I think this is a miscalculation. After their split last month, McCartney leapt to the defence of his estranged wife, who is also (let us not forget) the mother of the couple's young daughter. If he continues to support Mills, the biggest obstacle faced by most people who want to bring a libel action - the crippling cost - will not apply in this case. I'm not a fan of this country's defamation laws, but this is one occasion when I look forward to seeing editors trying to justify what amounts to shameless bullying of a disabled woman whose marriage has broken down and who has recently undergone a major operation.

What may be of some comfort to Mills is that the use of words such as whore, hooker, prostitute and slut - another insult Chris Moyles likes, having hurled it at newsreader Georgina Bowman in November - reveals more about whoever's using them than the intended target. In Moyles's case, you don't have to be a genius to work out that a fat, slobbish, deeply unattractive man is acting out his sexual disgust by verbally abusing women; the puzzling bit is that the BBC apparently pays him £630,000 a year to do it. (Are misogynists really that expensive? I thought they were ten a penny.)

When a man calls a woman a whore, he usually means two things: that she enjoys sex too much, and she isn't doing it with him. The same goes for slut, slag and slapper, insults which still have no male equivalent. (Which male pop star or footballer is going to complain about being called a stud?) It's an expression of desire, frustration and anger, as Jane Mills explained in her illuminating book Womanwords: "The way in which whore has been used reveals an ambivalence: there is both an abhorrence of the flesh and a passion for it. These two feelings live side by side, unreconciled."

Ever since the sexual revolution - when, by the way, the quaint term "hooker" came into fashion and quickly disappeared again - women have been caught between two anxieties: being too sexy and not being sexy enough. When a girl or woman says no, she may find herself accused of being frigid or a lesbian; if she is unlucky, she may become the victim of sexual assault of rape. But what insecure men really hate is a woman who is having sex, enjoying it and isn't available to them, which is a fair description of what Heather Mills was assumed to be doing when she was living with the former Beatle.

In that sense, the widespread casual use of words like "whore" suggests a sharpening of the power struggle that began in the Seventies when feminism first challenged the hypocrisies of the sexual revolution. We were supposed to believe a raft of contradictory things, including that prostitutes were the epitome of the sexually liberated woman, loving their jobs and calling themselves happy hookers, when life for most of them remained pretty grim. It's not difficult to work out that what's going on today is yet another attempt to get women back under male control; when seedy DJs and hacks hurl sexual insults at famous women, they're secretly hoping we'll keep quiet about enjoying sex and stop upsetting them with a vision of something they can't attain.

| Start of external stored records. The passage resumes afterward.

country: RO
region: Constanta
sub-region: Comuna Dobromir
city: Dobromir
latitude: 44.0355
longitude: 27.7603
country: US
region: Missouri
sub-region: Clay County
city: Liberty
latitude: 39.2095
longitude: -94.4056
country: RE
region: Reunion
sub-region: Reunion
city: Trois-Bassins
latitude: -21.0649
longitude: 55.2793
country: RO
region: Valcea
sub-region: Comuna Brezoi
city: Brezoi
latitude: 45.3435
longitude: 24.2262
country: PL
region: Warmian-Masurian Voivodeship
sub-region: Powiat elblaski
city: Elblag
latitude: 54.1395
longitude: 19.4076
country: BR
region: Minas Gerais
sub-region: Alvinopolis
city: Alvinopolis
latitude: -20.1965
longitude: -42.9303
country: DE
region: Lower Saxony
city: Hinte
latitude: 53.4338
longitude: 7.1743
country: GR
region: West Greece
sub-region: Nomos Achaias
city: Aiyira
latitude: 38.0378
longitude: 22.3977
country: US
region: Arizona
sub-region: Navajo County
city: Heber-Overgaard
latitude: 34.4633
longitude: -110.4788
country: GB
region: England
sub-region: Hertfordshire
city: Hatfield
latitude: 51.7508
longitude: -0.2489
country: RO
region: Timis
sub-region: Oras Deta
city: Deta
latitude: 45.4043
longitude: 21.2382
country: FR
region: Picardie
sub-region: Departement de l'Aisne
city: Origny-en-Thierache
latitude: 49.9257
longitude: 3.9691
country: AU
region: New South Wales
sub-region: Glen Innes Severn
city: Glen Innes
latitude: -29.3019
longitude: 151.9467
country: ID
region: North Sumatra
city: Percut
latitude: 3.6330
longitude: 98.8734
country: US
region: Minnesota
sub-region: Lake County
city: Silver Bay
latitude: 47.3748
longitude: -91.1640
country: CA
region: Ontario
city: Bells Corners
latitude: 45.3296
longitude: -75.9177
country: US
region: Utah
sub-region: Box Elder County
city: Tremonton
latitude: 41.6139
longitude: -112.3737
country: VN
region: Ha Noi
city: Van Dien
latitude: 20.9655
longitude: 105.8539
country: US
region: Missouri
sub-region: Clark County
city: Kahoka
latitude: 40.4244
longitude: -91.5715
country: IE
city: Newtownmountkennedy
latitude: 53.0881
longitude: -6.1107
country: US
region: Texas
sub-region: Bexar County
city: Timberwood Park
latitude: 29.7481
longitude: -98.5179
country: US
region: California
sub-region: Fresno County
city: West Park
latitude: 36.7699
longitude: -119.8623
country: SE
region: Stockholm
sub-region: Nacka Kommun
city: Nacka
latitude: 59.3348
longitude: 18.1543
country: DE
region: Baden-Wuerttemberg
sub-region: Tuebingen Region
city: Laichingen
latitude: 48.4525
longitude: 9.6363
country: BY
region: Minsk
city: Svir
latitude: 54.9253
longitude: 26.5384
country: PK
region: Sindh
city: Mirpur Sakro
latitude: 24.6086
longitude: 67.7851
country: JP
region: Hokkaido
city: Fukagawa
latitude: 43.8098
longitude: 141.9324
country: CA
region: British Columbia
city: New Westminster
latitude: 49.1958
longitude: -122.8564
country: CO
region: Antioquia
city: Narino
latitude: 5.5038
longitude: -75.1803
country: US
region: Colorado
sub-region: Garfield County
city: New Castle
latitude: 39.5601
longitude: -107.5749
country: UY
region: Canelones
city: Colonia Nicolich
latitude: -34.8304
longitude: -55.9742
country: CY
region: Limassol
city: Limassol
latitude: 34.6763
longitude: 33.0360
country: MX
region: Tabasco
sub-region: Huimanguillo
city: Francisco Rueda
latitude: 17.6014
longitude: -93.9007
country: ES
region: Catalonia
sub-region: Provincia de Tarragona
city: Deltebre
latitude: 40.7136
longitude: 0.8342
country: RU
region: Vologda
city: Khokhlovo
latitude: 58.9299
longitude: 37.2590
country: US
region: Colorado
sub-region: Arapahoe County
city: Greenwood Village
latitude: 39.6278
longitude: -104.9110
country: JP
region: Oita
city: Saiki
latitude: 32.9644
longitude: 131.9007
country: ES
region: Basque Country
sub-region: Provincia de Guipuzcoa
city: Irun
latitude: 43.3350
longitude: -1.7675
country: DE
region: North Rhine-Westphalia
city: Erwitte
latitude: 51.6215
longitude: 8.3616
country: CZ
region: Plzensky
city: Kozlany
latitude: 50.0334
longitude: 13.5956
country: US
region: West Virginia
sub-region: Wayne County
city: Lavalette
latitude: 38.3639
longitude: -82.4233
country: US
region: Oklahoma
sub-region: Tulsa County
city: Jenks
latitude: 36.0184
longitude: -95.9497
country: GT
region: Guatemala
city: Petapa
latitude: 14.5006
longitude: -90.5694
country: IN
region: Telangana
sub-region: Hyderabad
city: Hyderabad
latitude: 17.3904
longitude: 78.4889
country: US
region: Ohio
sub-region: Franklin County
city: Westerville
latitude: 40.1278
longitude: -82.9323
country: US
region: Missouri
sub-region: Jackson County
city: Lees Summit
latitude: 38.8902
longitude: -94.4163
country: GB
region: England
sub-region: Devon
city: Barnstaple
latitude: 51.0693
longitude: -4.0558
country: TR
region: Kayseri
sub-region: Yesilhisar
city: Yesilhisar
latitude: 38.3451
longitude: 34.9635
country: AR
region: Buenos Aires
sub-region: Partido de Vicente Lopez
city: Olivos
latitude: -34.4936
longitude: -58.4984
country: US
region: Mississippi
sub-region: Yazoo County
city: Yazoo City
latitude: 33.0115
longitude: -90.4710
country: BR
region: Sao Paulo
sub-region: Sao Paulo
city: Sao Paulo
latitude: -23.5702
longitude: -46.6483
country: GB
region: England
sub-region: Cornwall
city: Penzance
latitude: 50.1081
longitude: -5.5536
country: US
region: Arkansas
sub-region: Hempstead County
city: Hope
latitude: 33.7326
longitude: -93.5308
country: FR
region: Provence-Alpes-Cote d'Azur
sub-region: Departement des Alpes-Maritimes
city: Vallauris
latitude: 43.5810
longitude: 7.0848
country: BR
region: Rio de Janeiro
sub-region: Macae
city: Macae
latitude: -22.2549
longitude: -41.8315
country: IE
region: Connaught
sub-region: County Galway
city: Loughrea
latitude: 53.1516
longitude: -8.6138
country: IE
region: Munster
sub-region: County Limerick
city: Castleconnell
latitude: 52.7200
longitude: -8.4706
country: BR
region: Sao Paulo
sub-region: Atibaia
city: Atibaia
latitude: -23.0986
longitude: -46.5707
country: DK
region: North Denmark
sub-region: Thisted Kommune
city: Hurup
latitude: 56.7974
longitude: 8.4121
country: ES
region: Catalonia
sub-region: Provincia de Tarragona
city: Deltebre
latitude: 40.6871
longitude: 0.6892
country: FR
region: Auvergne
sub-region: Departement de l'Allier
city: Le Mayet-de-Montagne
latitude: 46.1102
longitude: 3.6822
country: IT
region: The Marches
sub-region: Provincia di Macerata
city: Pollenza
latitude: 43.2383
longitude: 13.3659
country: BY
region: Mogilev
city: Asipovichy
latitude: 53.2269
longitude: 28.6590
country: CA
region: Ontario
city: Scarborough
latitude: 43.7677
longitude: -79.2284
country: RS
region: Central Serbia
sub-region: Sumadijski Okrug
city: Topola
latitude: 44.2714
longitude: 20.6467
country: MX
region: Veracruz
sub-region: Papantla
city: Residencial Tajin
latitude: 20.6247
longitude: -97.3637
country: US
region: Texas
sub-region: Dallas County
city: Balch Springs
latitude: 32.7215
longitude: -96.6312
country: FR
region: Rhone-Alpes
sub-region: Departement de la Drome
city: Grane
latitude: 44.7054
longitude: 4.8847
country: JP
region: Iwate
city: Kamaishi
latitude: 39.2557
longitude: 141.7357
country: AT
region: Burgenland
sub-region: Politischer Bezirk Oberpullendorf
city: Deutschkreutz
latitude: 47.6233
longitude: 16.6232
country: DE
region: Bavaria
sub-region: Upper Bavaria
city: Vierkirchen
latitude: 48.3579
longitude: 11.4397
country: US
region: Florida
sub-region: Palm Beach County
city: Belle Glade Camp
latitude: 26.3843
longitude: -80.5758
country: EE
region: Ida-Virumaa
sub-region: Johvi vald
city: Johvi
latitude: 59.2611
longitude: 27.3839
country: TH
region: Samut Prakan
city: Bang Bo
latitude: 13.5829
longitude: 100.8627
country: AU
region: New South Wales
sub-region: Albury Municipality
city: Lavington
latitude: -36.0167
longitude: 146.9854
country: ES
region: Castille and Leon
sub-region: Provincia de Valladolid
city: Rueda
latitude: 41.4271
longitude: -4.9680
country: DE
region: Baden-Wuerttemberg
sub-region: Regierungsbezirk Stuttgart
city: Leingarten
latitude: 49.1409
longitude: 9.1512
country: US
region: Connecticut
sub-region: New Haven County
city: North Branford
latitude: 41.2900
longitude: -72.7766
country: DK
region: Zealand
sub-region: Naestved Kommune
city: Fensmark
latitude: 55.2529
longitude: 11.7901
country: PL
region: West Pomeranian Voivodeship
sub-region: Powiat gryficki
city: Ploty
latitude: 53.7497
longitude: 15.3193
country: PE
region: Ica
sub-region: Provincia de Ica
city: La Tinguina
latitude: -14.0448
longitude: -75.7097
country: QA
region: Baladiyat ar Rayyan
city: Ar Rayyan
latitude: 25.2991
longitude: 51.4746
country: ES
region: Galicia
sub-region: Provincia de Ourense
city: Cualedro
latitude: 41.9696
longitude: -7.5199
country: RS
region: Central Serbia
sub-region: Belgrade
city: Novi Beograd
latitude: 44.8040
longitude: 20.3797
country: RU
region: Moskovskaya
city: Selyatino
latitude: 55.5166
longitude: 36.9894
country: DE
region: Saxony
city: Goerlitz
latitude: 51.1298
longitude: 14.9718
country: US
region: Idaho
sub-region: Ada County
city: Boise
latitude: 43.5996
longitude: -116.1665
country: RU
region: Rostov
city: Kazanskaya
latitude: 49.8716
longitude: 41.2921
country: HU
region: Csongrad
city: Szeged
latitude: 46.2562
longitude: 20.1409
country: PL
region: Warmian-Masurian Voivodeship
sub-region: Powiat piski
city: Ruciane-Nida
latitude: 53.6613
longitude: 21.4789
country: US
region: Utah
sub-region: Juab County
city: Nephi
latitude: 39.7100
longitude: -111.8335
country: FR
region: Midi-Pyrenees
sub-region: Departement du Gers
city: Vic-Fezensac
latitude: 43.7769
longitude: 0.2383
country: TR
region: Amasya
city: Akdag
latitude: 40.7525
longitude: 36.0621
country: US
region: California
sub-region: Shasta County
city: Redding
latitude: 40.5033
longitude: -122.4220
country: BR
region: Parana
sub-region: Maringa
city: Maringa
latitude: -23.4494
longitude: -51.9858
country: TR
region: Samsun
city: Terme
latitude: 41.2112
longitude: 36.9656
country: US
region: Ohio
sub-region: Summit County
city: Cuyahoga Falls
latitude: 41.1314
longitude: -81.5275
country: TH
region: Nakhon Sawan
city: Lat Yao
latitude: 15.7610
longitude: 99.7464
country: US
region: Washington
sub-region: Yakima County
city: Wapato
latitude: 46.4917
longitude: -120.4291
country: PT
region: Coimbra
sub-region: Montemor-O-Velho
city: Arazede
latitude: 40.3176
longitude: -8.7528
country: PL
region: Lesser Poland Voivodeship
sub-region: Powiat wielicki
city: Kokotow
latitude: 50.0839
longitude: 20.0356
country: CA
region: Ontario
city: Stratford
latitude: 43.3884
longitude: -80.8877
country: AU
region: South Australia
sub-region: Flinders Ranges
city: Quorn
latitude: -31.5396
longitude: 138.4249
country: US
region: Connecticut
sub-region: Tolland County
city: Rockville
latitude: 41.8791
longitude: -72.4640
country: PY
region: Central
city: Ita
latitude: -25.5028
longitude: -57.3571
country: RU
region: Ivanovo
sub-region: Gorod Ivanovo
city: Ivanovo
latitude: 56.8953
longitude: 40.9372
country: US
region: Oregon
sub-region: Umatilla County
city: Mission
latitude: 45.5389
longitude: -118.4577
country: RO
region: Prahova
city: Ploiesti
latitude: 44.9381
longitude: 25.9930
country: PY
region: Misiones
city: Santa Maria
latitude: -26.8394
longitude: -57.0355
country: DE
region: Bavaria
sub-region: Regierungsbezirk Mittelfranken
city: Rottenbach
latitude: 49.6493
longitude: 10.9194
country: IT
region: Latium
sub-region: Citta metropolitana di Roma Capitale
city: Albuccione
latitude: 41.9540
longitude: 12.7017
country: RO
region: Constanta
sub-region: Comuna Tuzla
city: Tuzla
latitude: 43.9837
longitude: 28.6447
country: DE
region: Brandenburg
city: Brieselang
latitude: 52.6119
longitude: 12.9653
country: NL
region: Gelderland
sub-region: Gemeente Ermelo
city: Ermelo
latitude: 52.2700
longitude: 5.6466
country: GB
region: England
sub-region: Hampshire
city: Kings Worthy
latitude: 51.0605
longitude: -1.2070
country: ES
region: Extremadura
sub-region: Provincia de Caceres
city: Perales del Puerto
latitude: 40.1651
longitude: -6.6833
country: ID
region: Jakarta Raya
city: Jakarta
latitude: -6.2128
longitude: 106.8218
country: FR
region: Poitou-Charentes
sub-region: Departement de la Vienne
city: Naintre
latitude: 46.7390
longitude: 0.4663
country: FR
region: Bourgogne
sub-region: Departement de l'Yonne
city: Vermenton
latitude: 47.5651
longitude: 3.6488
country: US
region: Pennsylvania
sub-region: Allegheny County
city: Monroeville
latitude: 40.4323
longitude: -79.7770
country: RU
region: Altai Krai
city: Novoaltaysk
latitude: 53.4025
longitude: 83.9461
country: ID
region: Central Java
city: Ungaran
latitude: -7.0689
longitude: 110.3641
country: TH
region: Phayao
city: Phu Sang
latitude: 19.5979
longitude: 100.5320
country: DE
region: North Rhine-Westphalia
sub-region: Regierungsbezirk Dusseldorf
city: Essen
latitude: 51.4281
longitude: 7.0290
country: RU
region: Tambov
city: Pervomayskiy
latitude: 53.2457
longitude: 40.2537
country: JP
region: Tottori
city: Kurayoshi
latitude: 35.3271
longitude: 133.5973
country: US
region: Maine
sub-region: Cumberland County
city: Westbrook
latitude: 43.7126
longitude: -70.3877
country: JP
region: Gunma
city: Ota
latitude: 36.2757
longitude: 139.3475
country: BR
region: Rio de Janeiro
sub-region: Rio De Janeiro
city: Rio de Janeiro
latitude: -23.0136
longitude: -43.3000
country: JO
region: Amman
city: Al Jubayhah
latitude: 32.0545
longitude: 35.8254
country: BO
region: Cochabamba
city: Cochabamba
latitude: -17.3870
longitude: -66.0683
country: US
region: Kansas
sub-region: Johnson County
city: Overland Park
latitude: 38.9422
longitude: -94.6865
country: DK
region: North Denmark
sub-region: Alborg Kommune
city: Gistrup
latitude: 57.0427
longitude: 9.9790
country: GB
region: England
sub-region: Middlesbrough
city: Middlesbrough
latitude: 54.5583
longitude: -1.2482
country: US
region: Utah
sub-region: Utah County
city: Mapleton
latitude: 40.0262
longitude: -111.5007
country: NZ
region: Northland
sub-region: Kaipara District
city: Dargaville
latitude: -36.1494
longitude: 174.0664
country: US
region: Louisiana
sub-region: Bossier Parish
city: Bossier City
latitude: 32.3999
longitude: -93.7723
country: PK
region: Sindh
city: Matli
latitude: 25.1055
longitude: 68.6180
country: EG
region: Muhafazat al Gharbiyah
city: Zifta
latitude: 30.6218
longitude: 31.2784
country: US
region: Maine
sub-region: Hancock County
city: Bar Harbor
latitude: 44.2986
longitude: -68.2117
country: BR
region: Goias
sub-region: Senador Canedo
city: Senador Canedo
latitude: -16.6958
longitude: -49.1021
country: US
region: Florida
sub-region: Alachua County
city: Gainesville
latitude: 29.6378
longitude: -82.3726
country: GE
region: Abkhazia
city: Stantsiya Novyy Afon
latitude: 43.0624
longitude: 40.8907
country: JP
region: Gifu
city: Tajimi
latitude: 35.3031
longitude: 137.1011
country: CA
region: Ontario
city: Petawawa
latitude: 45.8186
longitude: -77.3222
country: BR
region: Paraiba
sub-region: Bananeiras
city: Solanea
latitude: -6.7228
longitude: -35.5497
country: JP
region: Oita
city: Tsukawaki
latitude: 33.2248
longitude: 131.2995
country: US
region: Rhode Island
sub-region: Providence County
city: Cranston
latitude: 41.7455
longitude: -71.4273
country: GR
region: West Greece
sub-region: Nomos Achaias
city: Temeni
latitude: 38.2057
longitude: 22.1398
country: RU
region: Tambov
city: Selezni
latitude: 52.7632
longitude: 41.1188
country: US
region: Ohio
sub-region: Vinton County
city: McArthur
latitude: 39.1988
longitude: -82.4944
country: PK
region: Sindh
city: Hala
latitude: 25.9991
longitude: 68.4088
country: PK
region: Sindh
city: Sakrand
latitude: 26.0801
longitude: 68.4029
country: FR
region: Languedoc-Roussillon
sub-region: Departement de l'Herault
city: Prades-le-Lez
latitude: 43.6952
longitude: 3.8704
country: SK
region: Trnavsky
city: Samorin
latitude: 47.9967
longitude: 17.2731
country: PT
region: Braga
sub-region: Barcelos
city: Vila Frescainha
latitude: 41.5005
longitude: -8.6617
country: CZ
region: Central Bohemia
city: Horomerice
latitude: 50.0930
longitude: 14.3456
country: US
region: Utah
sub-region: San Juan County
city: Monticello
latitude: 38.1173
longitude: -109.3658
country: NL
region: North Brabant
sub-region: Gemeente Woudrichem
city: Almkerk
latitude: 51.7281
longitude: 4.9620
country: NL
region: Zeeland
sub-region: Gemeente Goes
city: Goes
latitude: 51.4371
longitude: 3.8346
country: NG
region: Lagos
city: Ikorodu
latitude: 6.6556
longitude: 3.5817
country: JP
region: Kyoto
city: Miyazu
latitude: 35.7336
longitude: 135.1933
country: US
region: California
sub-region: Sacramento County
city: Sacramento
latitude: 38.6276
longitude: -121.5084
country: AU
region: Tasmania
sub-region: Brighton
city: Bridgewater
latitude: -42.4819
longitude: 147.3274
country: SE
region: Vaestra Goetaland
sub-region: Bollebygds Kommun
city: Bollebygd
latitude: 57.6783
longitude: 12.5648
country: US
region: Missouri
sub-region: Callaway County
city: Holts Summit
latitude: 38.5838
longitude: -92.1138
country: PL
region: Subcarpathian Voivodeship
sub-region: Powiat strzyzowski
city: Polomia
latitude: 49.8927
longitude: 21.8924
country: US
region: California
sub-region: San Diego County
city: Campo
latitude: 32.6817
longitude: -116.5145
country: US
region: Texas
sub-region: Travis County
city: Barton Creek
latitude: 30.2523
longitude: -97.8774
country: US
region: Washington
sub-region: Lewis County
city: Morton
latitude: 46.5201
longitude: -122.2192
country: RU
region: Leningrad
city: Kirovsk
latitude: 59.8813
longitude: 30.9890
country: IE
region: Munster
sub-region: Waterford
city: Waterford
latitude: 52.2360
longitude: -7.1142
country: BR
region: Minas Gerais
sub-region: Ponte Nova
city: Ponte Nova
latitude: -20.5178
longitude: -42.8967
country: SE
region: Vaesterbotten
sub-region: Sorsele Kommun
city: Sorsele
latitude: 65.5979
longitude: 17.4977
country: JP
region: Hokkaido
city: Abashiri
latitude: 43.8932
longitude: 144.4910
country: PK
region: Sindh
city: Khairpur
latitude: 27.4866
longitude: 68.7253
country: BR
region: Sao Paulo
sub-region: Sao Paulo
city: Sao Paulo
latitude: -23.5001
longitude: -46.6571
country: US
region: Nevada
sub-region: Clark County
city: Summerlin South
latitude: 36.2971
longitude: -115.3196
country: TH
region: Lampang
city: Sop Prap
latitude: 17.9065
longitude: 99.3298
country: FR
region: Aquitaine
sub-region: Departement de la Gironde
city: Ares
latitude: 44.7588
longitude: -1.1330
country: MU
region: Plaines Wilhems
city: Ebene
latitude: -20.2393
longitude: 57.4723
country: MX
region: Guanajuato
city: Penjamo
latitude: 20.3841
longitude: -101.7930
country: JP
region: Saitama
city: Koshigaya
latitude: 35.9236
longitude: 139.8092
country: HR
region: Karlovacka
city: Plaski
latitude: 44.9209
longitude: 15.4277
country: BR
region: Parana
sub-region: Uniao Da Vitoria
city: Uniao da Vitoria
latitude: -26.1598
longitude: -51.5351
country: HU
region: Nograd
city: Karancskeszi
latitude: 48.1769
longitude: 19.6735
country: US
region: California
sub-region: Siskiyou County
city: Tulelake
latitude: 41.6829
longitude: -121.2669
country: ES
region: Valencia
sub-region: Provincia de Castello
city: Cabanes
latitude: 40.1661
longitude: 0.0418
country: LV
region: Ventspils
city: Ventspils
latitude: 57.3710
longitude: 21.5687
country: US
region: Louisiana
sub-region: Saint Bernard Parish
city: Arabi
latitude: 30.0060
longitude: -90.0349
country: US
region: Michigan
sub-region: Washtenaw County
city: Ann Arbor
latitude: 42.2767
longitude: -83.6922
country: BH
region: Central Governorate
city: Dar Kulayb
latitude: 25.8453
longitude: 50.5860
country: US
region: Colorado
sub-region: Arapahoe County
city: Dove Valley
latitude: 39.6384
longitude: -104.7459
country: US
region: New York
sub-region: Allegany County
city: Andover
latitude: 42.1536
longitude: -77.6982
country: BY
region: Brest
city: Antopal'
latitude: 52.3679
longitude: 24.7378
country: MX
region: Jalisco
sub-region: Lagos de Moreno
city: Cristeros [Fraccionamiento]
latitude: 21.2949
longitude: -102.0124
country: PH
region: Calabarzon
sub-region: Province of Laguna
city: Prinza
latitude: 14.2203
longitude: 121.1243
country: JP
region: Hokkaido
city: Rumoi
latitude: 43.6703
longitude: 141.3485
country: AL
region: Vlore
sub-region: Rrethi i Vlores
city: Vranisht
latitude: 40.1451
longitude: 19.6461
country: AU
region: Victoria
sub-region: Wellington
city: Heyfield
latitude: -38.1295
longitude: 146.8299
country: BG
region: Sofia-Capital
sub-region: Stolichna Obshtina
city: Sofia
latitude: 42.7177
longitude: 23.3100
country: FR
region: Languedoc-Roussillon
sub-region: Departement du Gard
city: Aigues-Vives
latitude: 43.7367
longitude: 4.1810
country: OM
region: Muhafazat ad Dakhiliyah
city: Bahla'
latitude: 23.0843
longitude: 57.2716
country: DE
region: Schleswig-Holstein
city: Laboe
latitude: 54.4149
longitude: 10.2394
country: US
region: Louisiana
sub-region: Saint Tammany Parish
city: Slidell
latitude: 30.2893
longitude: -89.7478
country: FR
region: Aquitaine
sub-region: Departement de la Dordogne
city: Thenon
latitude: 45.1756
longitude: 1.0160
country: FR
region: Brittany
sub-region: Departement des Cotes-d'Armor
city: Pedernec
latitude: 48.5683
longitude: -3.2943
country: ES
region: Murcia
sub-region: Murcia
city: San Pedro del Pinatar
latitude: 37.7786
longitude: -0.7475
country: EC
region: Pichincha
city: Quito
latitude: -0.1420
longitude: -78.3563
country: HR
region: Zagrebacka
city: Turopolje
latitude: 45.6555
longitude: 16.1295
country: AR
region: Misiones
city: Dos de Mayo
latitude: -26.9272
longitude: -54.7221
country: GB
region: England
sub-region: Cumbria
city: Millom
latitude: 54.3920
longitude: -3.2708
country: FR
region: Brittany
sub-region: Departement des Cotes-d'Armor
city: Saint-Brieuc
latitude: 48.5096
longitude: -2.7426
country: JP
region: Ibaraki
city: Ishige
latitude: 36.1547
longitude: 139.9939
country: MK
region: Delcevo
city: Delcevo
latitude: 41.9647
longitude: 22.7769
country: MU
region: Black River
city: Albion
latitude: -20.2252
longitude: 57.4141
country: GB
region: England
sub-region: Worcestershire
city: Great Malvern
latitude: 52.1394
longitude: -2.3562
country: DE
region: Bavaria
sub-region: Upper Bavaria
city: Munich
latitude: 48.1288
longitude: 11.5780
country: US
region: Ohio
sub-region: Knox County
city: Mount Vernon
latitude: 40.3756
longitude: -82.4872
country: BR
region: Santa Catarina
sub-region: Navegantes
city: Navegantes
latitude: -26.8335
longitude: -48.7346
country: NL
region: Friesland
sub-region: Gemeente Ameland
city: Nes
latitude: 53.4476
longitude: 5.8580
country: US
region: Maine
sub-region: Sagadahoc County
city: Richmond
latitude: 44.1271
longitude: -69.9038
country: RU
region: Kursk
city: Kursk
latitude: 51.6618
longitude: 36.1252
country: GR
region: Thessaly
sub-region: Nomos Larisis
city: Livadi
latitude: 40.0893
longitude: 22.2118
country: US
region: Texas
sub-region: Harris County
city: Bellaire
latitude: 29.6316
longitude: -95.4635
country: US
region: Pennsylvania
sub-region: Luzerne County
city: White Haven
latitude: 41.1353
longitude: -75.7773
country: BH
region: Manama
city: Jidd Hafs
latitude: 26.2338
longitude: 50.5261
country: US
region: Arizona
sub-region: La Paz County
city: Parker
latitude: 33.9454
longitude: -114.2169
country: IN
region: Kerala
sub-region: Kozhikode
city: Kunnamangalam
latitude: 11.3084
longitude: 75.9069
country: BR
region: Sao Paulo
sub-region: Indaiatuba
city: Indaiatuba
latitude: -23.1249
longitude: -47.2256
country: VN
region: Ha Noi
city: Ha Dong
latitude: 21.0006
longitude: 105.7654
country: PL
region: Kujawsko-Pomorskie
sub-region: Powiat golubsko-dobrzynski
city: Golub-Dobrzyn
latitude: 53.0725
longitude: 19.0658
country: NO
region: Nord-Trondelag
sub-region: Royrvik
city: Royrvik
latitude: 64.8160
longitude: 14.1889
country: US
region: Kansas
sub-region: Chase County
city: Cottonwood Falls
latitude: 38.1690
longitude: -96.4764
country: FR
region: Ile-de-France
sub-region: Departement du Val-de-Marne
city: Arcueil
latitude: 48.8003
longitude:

It's a form of scare tactics which didn't work in the Seventies and isn't working now. Plenty of women are fed up with "raunch" culture, which requires us to behave at all times as though we're auditioning for a job at Spearmint Rhino. But we're equally fed up with the sustained verbal abuse of attractive, sexually active women in entertainment and the media. When my friends and I hear women being called whores, we don't think any the less of them. As the lottery slogan goes, it could be you.